In an argument repeatedly made by private sector economists, the department warns that “continuing to provide low-quality care becomes self-defeating, as it results in re-admission and revolving-door patients”.
It adds: “Providing sub-standard care or failing to provide basic care is clearly also unacceptable from a human rights perspective, and in the current environment is likely to lead increasingly to legal challenge.”
The department’s fear of legal challenge has been shown to be realistic, as it is now being sued, on constitutional and other grounds, by the Treatment Action Campaign for its failure to provide anti-retroviral drugs at public health facilities to cut mother-to-child transmission of HIV.
Quoting a joint study this year by the departments of health, education and public service, the document says that cumulative Aids deaths will be between 3,4-million and 4,5-million by the end of this decade, barring a preventative or curative breakthrough.
It says “conservative models of HIV prevalence rates in South Africa suggest that, already, over 3-million South Africans are infected with HIV, with upper estimates exceeding four million”.
By 2010 more conservative models indicate that the number could be 6,9-million. Estimates from the 2000 antenatal survey of pregnant women at public health facilities are about 4,7-million South Africans have HIV.
The document reinforces fears about the inroads tuburculosis is making in South Africa, fuelled by HIV. Already nearly half of tuberculosis cases are likely to be HIV-positive.
Of particular concern is the growing threat of multi-drug resistant (MDR) strains of tuberculosis, with each case of MDR tuberculosis requiring R31 000 in drugs and six months’ hospitalisation.
The planned intervention programme to curb the HIV/Aids epidemic is divided into different levels depending on their cost and effectiveness.
Some of the root problems facing the health service are starkly demonstrated in the report’s description of “core” interventions those which are highly cost-effective. These include aiming to provide voluntary counselling and testing at all public health facilities over the next three years.
The document paints a picture of a health system in a parlous state, where the most basic improvement involves ensuring the availability of drugs to treat tuberculosis and sexually transmitted diseases at all health facilities.

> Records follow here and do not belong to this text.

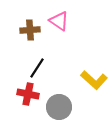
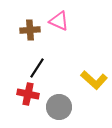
pink triangle: rotated 10 degrees counterclockwise
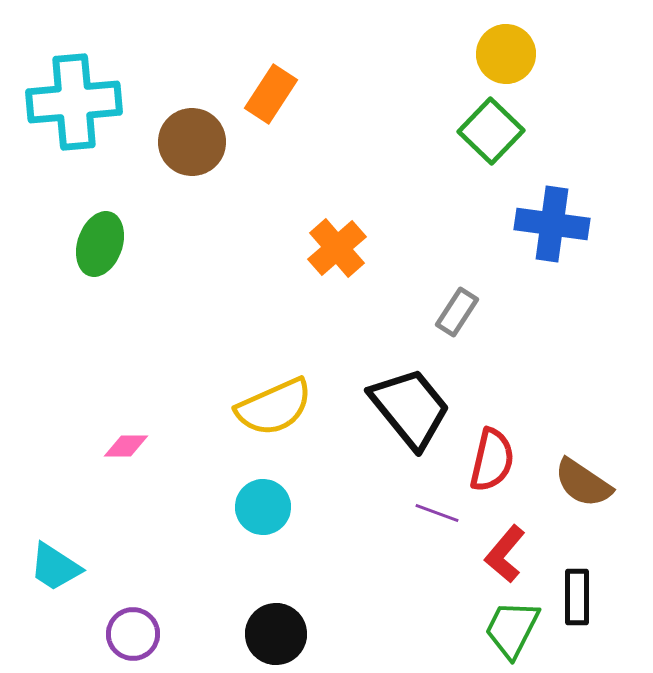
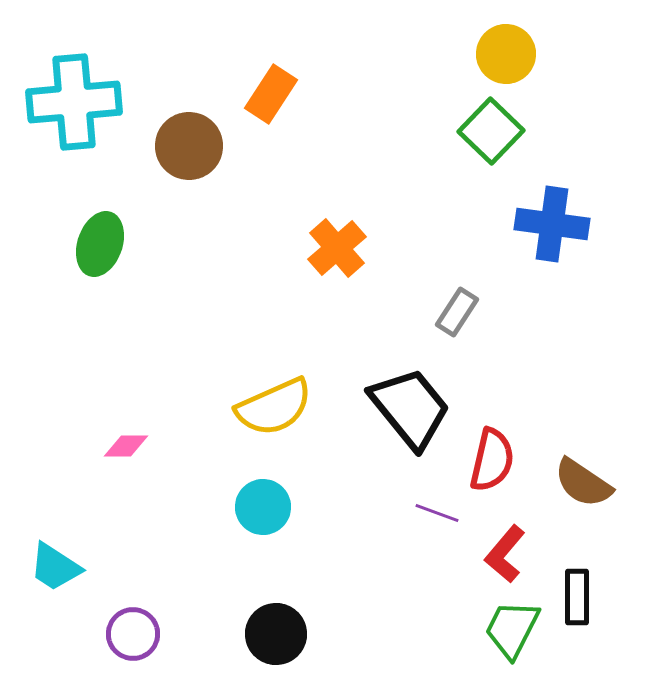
brown circle: moved 3 px left, 4 px down
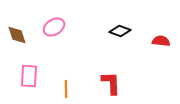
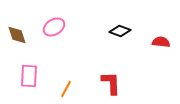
red semicircle: moved 1 px down
orange line: rotated 30 degrees clockwise
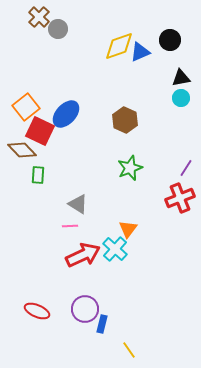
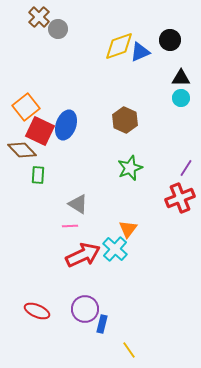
black triangle: rotated 12 degrees clockwise
blue ellipse: moved 11 px down; rotated 24 degrees counterclockwise
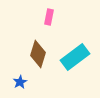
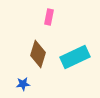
cyan rectangle: rotated 12 degrees clockwise
blue star: moved 3 px right, 2 px down; rotated 24 degrees clockwise
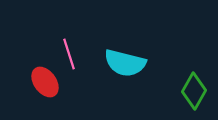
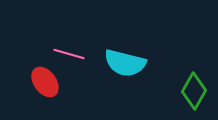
pink line: rotated 56 degrees counterclockwise
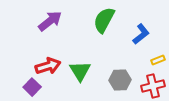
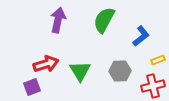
purple arrow: moved 8 px right, 1 px up; rotated 40 degrees counterclockwise
blue L-shape: moved 2 px down
red arrow: moved 2 px left, 2 px up
gray hexagon: moved 9 px up
purple square: rotated 24 degrees clockwise
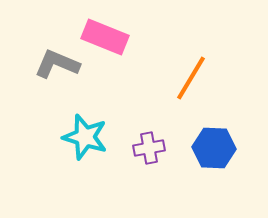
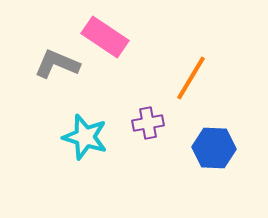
pink rectangle: rotated 12 degrees clockwise
purple cross: moved 1 px left, 25 px up
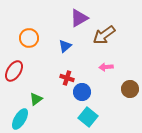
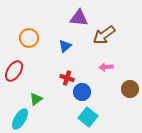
purple triangle: rotated 36 degrees clockwise
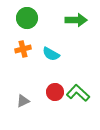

The presence of other sexually transmitted diseases appears greatly to enhance the risk of catching HIV from sexual encounters, and many studies have shown that cutting sexually transmitted diseases is a cheap and simple way of curbing the spread of HIV. Yet the Department of Health admits there are “frequent stock-outs of drugs and poor uptake”.
Expanding the availability of male condoms to half a billion a year could avoid up to 660 000 new infections, the document estimates. The distribution of female condoms, funded by the European Union, had proved “highly popular, with comparable or better impact per condom than male”.
The document mentions the “urgent need” to obtain firm data on the feasibility and cost-effectiveness of anti-retroviral therapy under field conditions outside urban academic centres in resource-poor settings.To this end it recommends three trials in different district health areas.
The report refers to using “anti-retroviral drugs at Cipla prices”, a reference to generic drugs produced by Indian pharmaceutical company Cipla. This presumably means it is either looking to use generic drugs, or expects to be able to persuade brand-name manufacturers to sell drugs to the state at generic prices.
If anti-retrovirals were adopted by the public sector, there would be additional costs of introducing such treatment into the prescribed minimum benefits package which private medical schemes must provide to all members.